__Given task__:
Rewrite the material below, changing every "scientific name" to "binomial name" and leaving everything else as it is.
[start]
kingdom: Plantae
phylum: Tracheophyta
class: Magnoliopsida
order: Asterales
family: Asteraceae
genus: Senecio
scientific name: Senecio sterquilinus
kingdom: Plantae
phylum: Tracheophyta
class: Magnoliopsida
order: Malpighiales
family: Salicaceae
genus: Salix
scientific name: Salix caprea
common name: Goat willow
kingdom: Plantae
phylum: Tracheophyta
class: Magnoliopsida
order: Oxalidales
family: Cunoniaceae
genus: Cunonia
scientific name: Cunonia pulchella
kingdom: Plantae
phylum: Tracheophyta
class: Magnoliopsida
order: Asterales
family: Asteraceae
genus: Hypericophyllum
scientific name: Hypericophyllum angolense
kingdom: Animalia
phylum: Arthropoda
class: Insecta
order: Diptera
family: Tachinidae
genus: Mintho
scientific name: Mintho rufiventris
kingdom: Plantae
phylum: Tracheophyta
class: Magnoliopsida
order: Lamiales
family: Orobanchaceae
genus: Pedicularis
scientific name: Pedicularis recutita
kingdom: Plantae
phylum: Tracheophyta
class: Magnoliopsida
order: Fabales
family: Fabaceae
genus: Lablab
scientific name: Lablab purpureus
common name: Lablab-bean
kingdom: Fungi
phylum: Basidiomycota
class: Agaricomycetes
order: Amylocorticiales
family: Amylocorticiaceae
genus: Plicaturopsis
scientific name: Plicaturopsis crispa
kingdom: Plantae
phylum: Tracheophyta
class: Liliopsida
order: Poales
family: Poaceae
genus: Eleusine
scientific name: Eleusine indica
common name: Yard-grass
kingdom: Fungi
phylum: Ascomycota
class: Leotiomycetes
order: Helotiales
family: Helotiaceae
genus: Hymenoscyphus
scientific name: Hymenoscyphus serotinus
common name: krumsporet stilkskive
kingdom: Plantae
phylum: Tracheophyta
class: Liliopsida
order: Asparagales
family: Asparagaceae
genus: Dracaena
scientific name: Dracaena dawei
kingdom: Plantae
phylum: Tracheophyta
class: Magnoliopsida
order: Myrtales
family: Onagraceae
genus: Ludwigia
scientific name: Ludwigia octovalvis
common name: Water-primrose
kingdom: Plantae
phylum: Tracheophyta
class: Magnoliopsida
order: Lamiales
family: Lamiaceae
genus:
[end]
__Response to this exercise__:
kingdom: Plantae
phylum: Tracheophyta
class: Magnoliopsida
order: Asterales
family: Asteraceae
genus: Senecio
binomial name: Senecio sterquilinus
kingdom: Plantae
phylum: Tracheophyta
class: Magnoliopsida
order: Malpighiales
family: Salicaceae
genus: Salix
binomial name: Salix caprea
common name: Goat willow
kingdom: Plantae
phylum: Tracheophyta
class: Magnoliopsida
order: Oxalidales
family: Cunoniaceae
genus: Cunonia
binomial name: Cunonia pulchella
kingdom: Plantae
phylum: Tracheophyta
class: Magnoliopsida
order: Asterales
family: Asteraceae
genus: Hypericophyllum
binomial name: Hypericophyllum angolense
kingdom: Animalia
phylum: Arthropoda
class: Insecta
order: Diptera
family: Tachinidae
genus: Mintho
binomial name: Mintho rufiventris
kingdom: Plantae
phylum: Tracheophyta
class: Magnoliopsida
order: Lamiales
family: Orobanchaceae
genus: Pedicularis
binomial name: Pedicularis recutita
kingdom: Plantae
phylum: Tracheophyta
class: Magnoliopsida
order: Fabales
family: Fabaceae
genus: Lablab
binomial name: Lablab purpureus
common name: Lablab-bean
kingdom: Fungi
phylum: Basidiomycota
class: Agaricomycetes
order: Amylocorticiales
family: Amylocorticiaceae
genus: Plicaturopsis
binomial name: Plicaturopsis crispa
kingdom: Plantae
phylum: Tracheophyta
class: Liliopsida
order: Poales
family: Poaceae
genus: Eleusine
binomial name: Eleusine indica
common name: Yard-grass
kingdom: Fungi
phylum: Ascomycota
class: Leotiomycetes
order: Helotiales
family: Helotiaceae
genus: Hymenoscyphus
binomial name: Hymenoscyphus serotinus
common name: krumsporet stilkskive
kingdom: Plantae
phylum: Tracheophyta
class: Liliopsida
order: Asparagales
family: Asparagaceae
genus: Dracaena
binomial name: Dracaena dawei
kingdom: Plantae
phylum: Tracheophyta
class: Magnoliopsida
order: Myrtales
family: Onagraceae
genus: Ludwigia
binomial name: Ludwigia octovalvis
common name: Water-primrose
kingdom: Plantae
phylum: Tracheophyta
class: Magnoliopsida
order: Lamiales
family: Lamiaceae
genus:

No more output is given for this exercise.